GitHub - structuralbioinformatics/EiF2alpha-Predictors: Multiple Logistic Regression Model for predicting p-eIF2α-driven translation

Branches Tags

Name		Name	Last commit message	Last commit date
Latest commit History 2 Commits
README		README
SupplementaryFile1_PhytonCode.py		SupplementaryFile1_PhytonCode.py

Repository files navigation

The model is based on a Multiple Logistic Regression (MLR) taking four variables from the 5’UTRs
to predict a score: Length, GC percentage, upstream open reading frames (uORFs) and similarity to
Atf4 positive control (Atf4like). Moreover, despite the score, we only consider positive targets
containing at least one uORF, so the previously described biological mechanism for p-eIF2α-dependent
translation can be possible. Then, before performing MLR analysis, we filtered our training dataset
for transcripts having at least one uORF.

For our MLR model, we obtain a value for each beta coefficient of the following formula:
Score= exp(Prescore) / 1+exp(Prescore)
Prescore=β0+β1*A+β2*B+β3*C+β4*D+β5*A*B+β6*A*C+β7*A*D+β8*B*C+β9*B*D+β10*C*D
Where: A = uORFs, B = Atf4like, C = Length, D = %GC.

The first step to train our model was to obtain the A, B, C and D values for each 5’UTR in order to
be able to obtain beta values.
-A (uORFs) is a discrete variable that counts all possible uORFs.
To achieve this, we consider each of the three possible reading
frames and count the AUGs with an “adequate” Kozak consensus sequence
within them (18).
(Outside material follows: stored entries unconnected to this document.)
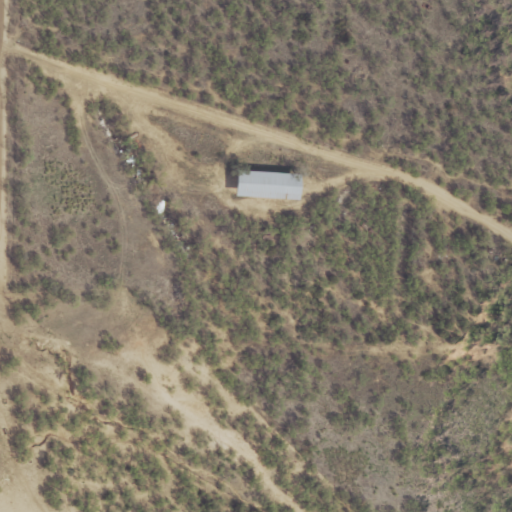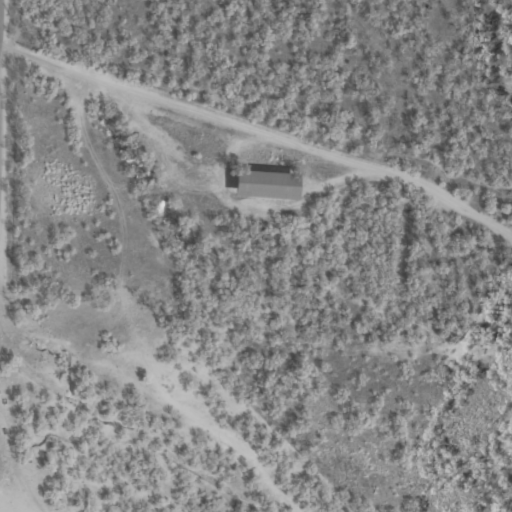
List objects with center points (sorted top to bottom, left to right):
road: (261, 136)
building: (269, 186)
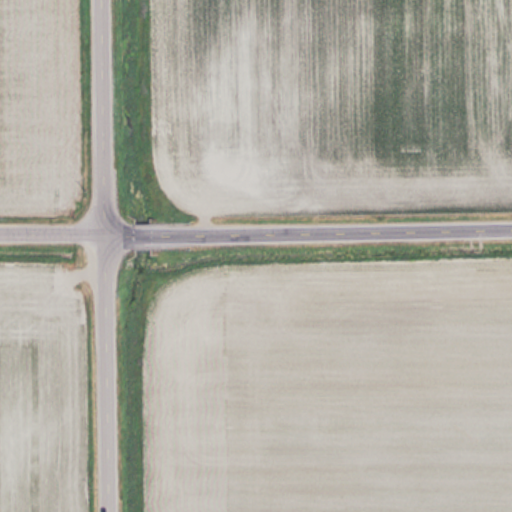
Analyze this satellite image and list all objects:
road: (112, 121)
road: (256, 239)
road: (115, 376)
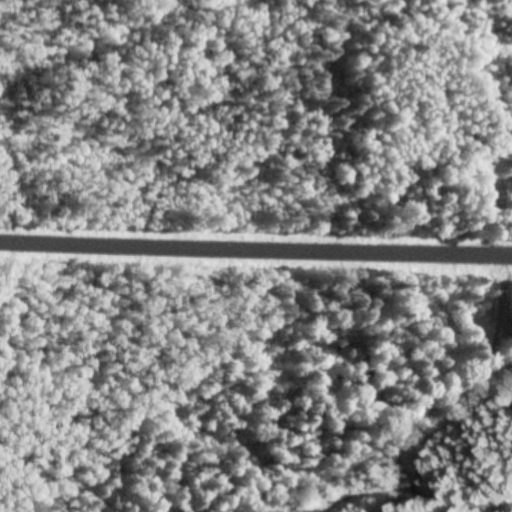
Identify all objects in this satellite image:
road: (255, 249)
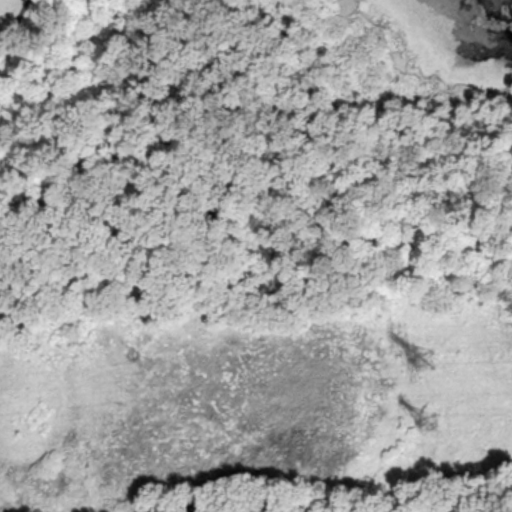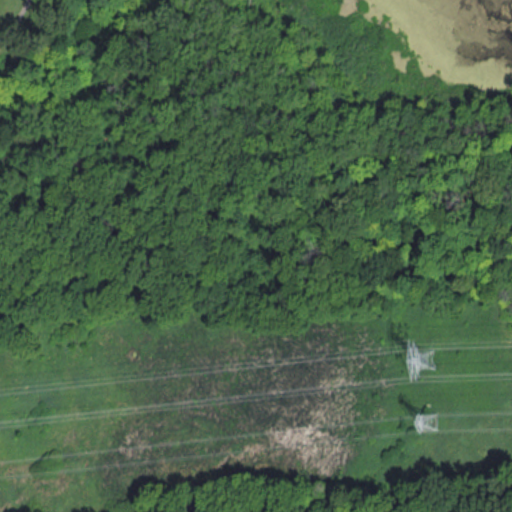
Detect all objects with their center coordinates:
road: (14, 21)
park: (64, 138)
power tower: (425, 358)
power tower: (429, 420)
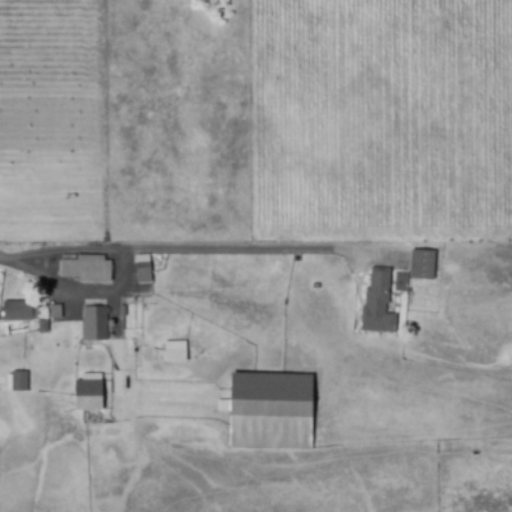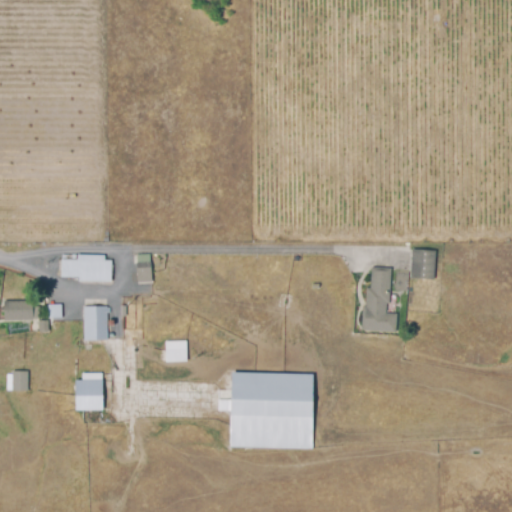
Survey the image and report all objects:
road: (179, 249)
building: (422, 264)
building: (85, 267)
building: (142, 268)
building: (144, 271)
building: (87, 272)
building: (316, 287)
road: (83, 289)
building: (379, 301)
building: (376, 303)
building: (16, 310)
building: (28, 314)
building: (94, 323)
building: (96, 323)
building: (174, 351)
building: (175, 351)
building: (16, 381)
building: (19, 381)
building: (88, 392)
building: (88, 393)
building: (270, 410)
building: (271, 410)
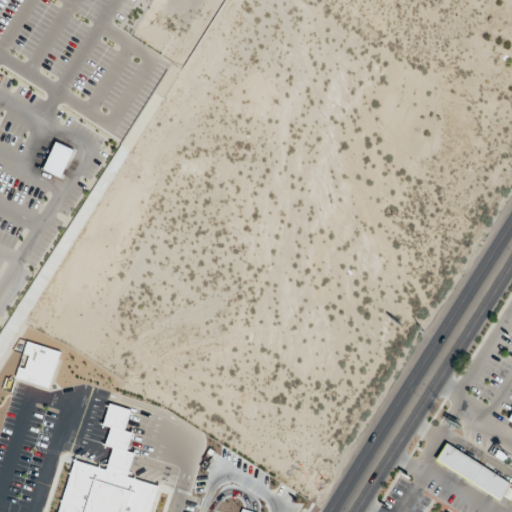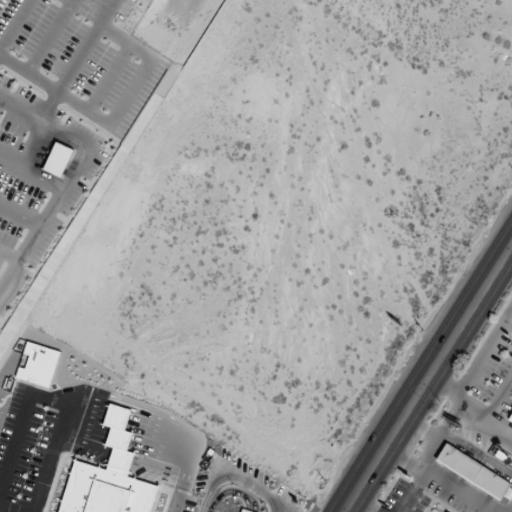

We exclude the ones either too close to the previous
one (less than 30 nucleotides of distance, considering a minimum space
for the ribosome to leaky-scan the first uAUG and try to translate a second
uAUG (19)) or within an already opened reading frame by a previous uORF that
did not found a STOP codon.

-B (Atf4like) is a categorical variable (0, 1, 2 or 3) that counts the reading
frames in which we find an uORF which has still not found a STOP codon and was
preceded by at least one already closed uORF (not being necessary that the already
closed uORF is in the same reading frame).

-C (Length) is a continuous variable that counts the number of nucleotides present in the 5’UTR.

-D (%GC) is a continuous variable that takes the percentage of G or C nucleotides from the total length.

Once having the input variables for each 5’UTR, we split the filtered training dataset in four subsets,
containing the closest to the same ratio of positive to negative targets. Then, we clustered the subsets
in the four possible groups of three, in order to use these clusters to train the model. For each cluster,
a MLR model was trained using sklearn.linear_model.LogisticRegression module from Python3. We tested each
MLR model using the remaining subset for each case as training.